■ **Work required**
Please reproduce every line of the rows below word for word, with nothing changed, added, or left out.

■ **Dataset**
============================================================

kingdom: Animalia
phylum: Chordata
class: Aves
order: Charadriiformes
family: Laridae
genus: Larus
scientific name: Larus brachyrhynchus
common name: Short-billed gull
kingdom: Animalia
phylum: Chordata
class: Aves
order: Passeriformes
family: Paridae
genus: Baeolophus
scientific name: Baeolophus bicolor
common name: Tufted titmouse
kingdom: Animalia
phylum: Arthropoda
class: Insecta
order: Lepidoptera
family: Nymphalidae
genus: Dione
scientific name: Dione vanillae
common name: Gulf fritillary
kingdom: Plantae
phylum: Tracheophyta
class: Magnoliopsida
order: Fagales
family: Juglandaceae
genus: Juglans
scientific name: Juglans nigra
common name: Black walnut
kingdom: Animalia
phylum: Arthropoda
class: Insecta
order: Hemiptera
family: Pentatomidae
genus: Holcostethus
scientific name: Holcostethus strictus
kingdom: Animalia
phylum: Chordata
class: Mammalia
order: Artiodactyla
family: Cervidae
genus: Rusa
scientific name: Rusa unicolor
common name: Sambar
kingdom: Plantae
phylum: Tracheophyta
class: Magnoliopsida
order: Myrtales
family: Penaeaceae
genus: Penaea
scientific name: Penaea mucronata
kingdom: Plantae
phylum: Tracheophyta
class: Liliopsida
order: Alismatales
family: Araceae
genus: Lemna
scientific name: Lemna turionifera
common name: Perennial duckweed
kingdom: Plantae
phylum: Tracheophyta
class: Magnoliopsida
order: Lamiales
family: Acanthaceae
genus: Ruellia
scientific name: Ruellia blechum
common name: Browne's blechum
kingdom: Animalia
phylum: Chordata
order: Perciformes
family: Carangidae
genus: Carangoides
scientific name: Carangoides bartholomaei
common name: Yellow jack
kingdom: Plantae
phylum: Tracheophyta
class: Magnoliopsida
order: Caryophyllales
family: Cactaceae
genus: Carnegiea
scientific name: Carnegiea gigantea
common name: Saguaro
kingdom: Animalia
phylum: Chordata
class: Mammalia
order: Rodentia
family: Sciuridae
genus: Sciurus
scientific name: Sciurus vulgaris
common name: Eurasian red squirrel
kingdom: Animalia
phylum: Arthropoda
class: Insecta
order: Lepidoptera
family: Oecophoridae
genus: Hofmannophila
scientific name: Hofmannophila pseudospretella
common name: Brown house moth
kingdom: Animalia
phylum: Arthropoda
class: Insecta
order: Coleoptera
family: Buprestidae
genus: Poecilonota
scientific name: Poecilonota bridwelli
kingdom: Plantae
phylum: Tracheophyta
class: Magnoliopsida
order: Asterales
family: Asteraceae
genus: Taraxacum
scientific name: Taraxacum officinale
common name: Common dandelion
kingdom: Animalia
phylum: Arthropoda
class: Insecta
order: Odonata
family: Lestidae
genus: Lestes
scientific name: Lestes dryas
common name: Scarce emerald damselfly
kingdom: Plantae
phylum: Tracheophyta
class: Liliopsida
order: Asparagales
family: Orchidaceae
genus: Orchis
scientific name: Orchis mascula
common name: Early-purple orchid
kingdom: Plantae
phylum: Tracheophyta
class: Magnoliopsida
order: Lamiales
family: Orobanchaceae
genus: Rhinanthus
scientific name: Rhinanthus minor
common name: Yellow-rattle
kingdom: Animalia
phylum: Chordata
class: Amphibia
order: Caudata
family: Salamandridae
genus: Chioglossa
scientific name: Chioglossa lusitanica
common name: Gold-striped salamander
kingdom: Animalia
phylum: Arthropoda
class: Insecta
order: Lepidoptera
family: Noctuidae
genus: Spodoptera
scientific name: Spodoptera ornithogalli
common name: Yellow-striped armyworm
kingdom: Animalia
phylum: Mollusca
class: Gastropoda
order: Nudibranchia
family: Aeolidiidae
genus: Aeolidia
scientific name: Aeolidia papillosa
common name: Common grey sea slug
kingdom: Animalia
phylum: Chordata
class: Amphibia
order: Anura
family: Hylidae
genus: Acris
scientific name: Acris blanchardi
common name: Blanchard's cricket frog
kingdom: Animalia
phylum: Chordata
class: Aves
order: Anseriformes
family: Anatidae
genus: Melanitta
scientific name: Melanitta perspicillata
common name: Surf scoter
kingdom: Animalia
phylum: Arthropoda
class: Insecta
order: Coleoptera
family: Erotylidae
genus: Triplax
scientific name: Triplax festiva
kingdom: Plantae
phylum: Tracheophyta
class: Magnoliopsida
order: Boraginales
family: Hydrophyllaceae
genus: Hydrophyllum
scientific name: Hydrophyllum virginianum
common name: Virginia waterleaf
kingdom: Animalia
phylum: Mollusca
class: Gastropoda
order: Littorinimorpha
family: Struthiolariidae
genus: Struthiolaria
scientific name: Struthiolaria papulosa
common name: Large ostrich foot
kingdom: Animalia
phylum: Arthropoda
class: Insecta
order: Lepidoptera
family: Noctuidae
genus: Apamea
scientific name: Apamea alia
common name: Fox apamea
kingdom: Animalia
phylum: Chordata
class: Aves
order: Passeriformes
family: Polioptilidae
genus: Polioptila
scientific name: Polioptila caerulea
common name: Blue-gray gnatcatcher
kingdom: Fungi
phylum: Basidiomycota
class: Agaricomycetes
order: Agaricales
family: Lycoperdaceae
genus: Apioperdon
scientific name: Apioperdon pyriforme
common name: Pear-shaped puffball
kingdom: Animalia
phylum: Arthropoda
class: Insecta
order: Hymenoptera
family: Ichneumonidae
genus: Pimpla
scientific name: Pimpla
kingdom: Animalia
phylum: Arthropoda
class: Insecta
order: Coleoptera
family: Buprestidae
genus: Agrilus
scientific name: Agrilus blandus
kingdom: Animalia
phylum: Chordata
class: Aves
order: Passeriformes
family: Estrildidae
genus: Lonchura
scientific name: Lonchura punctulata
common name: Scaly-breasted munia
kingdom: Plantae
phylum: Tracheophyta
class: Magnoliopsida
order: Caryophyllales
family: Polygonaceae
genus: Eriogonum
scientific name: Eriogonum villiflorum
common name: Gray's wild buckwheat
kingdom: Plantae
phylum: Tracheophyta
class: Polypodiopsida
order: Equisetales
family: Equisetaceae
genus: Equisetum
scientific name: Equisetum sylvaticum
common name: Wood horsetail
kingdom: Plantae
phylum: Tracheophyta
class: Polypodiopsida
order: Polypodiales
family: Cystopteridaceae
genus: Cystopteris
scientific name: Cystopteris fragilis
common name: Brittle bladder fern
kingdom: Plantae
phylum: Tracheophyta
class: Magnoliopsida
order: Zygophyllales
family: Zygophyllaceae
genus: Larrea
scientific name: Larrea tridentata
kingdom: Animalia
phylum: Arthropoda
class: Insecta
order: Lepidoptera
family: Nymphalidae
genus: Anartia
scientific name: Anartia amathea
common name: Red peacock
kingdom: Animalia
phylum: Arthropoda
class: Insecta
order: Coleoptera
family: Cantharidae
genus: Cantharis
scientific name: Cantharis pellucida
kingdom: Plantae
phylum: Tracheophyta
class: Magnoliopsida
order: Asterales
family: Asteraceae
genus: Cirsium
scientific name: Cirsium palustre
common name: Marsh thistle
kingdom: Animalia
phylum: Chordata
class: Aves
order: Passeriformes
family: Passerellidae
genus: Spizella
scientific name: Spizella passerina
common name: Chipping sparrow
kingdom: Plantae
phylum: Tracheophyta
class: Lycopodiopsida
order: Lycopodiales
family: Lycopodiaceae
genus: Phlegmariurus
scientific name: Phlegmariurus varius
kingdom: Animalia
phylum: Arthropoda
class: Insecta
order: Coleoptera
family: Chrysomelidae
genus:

============================================================

■ **Answer to the exercise**
kingdom: Animalia
phylum: Chordata
class: Aves
order: Charadriiformes
family: Laridae
genus: Larus
scientific name: Larus brachyrhynchus
common name: Short-billed gull
kingdom: Animalia
phylum: Chordata
class: Aves
order: Passeriformes
family: Paridae
genus: Baeolophus
scientific name: Baeolophus bicolor
common name: Tufted titmouse
kingdom: Animalia
phylum: Arthropoda
class: Insecta
order: Lepidoptera
family: Nymphalidae
genus: Dione
scientific name: Dione vanillae
common name: Gulf fritillary
kingdom: Plantae
phylum: Tracheophyta
class: Magnoliopsida
order: Fagales
family: Juglandaceae
genus: Juglans
scientific name: Juglans nigra
common name: Black walnut
kingdom: Animalia
phylum: Arthropoda
class: Insecta
order: Hemiptera
family: Pentatomidae
genus: Holcostethus
scientific name: Holcostethus strictus
kingdom: Animalia
phylum: Chordata
class: Mammalia
order: Artiodactyla
family: Cervidae
genus: Rusa
scientific name: Rusa unicolor
common name: Sambar
kingdom: Plantae
phylum: Tracheophyta
class: Magnoliopsida
order: Myrtales
family: Penaeaceae
genus: Penaea
scientific name: Penaea mucronata
kingdom: Plantae
phylum: Tracheophyta
class: Liliopsida
order: Alismatales
family: Araceae
genus: Lemna
scientific name: Lemna turionifera
common name: Perennial duckweed
kingdom: Plantae
phylum: Tracheophyta
class: Magnoliopsida
order: Lamiales
family: Acanthaceae
genus: Ruellia
scientific name: Ruellia blechum
common name: Browne's blechum
kingdom: Animalia
phylum: Chordata
order: Perciformes
family: Carangidae
genus: Carangoides
scientific name: Carangoides bartholomaei
common name: Yellow jack
kingdom: Plantae
phylum: Tracheophyta
class: Magnoliopsida
order: Caryophyllales
family: Cactaceae
genus: Carnegiea
scientific name: Carnegiea gigantea
common name: Saguaro
kingdom: Animalia
phylum: Chordata
class: Mammalia
order: Rodentia
family: Sciuridae
genus: Sciurus
scientific name: Sciurus vulgaris
common name: Eurasian red squirrel
kingdom: Animalia
phylum: Arthropoda
class: Insecta
order: Lepidoptera
family: Oecophoridae
genus: Hofmannophila
scientific name: Hofmannophila pseudospretella
common name: Brown house moth
kingdom: Animalia
phylum: Arthropoda
class: Insecta
order: Coleoptera
family: Buprestidae
genus: Poecilonota
scientific name: Poecilonota bridwelli
kingdom: Plantae
phylum: Tracheophyta
class: Magnoliopsida
order: Asterales
family: Asteraceae
genus: Taraxacum
scientific name: Taraxacum officinale
common name: Common dandelion
kingdom: Animalia
phylum: Arthropoda
class: Insecta
order: Odonata
family: Lestidae
genus: Lestes
scientific name: Lestes dryas
common name: Scarce emerald damselfly
kingdom: Plantae
phylum: Tracheophyta
class: Liliopsida
order: Asparagales
family: Orchidaceae
genus: Orchis
scientific name: Orchis mascula
common name: Early-purple orchid
kingdom: Plantae
phylum: Tracheophyta
class: Magnoliopsida
order: Lamiales
family: Orobanchaceae
genus: Rhinanthus
scientific name: Rhinanthus minor
common name: Yellow-rattle
kingdom: Animalia
phylum: Chordata
class: Amphibia
order: Caudata
family: Salamandridae
genus: Chioglossa
scientific name: Chioglossa lusitanica
common name: Gold-striped salamander
kingdom: Animalia
phylum: Arthropoda
class: Insecta
order: Lepidoptera
family: Noctuidae
genus: Spodoptera
scientific name: Spodoptera ornithogalli
common name: Yellow-striped armyworm
kingdom: Animalia
phylum: Mollusca
class: Gastropoda
order: Nudibranchia
family: Aeolidiidae
genus: Aeolidia
scientific name: Aeolidia papillosa
common name: Common grey sea slug
kingdom: Animalia
phylum: Chordata
class: Amphibia
order: Anura
family: Hylidae
genus: Acris
scientific name: Acris blanchardi
common name: Blanchard's cricket frog
kingdom: Animalia
phylum: Chordata
class: Aves
order: Anseriformes
family: Anatidae
genus: Melanitta
scientific name: Melanitta perspicillata
common name: Surf scoter
kingdom: Animalia
phylum: Arthropoda
class: Insecta
order: Coleoptera
family: Erotylidae
genus: Triplax
scientific name: Triplax festiva
kingdom: Plantae
phylum: Tracheophyta
class: Magnoliopsida
order: Boraginales
family: Hydrophyllaceae
genus: Hydrophyllum
scientific name: Hydrophyllum virginianum
common name: Virginia waterleaf
kingdom: Animalia
phylum: Mollusca
class: Gastropoda
order: Littorinimorpha
family: Struthiolariidae
genus: Struthiolaria
scientific name: Struthiolaria papulosa
common name: Large ostrich foot
kingdom: Animalia
phylum: Arthropoda
class: Insecta
order: Lepidoptera
family: Noctuidae
genus: Apamea
scientific name: Apamea alia
common name: Fox apamea
kingdom: Animalia
phylum: Chordata
class: Aves
order: Passeriformes
family: Polioptilidae
genus: Polioptila
scientific name: Polioptila caerulea
common name: Blue-gray gnatcatcher
kingdom: Fungi
phylum: Basidiomycota
class: Agaricomycetes
order: Agaricales
family: Lycoperdaceae
genus: Apioperdon
scientific name: Apioperdon pyriforme
common name: Pear-shaped puffball
kingdom: Animalia
phylum: Arthropoda
class: Insecta
order: Hymenoptera
family: Ichneumonidae
genus: Pimpla
scientific name: Pimpla
kingdom: Animalia
phylum: Arthropoda
class: Insecta
order: Coleoptera
family: Buprestidae
genus: Agrilus
scientific name: Agrilus blandus
kingdom: Animalia
phylum: Chordata
class: Aves
order: Passeriformes
family: Estrildidae
genus: Lonchura
scientific name: Lonchura punctulata
common name: Scaly-breasted munia
kingdom: Plantae
phylum: Tracheophyta
class: Magnoliopsida
order: Caryophyllales
family: Polygonaceae
genus: Eriogonum
scientific name: Eriogonum villiflorum
common name: Gray's wild buckwheat
kingdom: Plantae
phylum: Tracheophyta
class: Polypodiopsida
order: Equisetales
family: Equisetaceae
genus: Equisetum
scientific name: Equisetum sylvaticum
common name: Wood horsetail
kingdom: Plantae
phylum: Tracheophyta
class: Polypodiopsida
order: Polypodiales
family: Cystopteridaceae
genus: Cystopteris
scientific name: Cystopteris fragilis
common name: Brittle bladder fern
kingdom: Plantae
phylum: Tracheophyta
class: Magnoliopsida
order: Zygophyllales
family: Zygophyllaceae
genus: Larrea
scientific name: Larrea tridentata
kingdom: Animalia
phylum: Arthropoda
class: Insecta
order: Lepidoptera
family: Nymphalidae
genus: Anartia
scientific name: Anartia amathea
common name: Red peacock
kingdom: Animalia
phylum: Arthropoda
class: Insecta
order: Coleoptera
family: Cantharidae
genus: Cantharis
scientific name: Cantharis pellucida
kingdom: Plantae
phylum: Tracheophyta
class: Magnoliopsida
order: Asterales
family: Asteraceae
genus: Cirsium
scientific name: Cirsium palustre
common name: Marsh thistle
kingdom: Animalia
phylum: Chordata
class: Aves
order: Passeriformes
family: Passerellidae
genus: Spizella
scientific name: Spizella passerina
common name: Chipping sparrow
kingdom: Plantae
phylum: Tracheophyta
class: Lycopodiopsida
order: Lycopodiales
family: Lycopodiaceae
genus: Phlegmariurus
scientific name: Phlegmariurus varius
kingdom: Animalia
phylum: Arthropoda
class: Insecta
order: Coleoptera
family: Chrysomelidae
genus:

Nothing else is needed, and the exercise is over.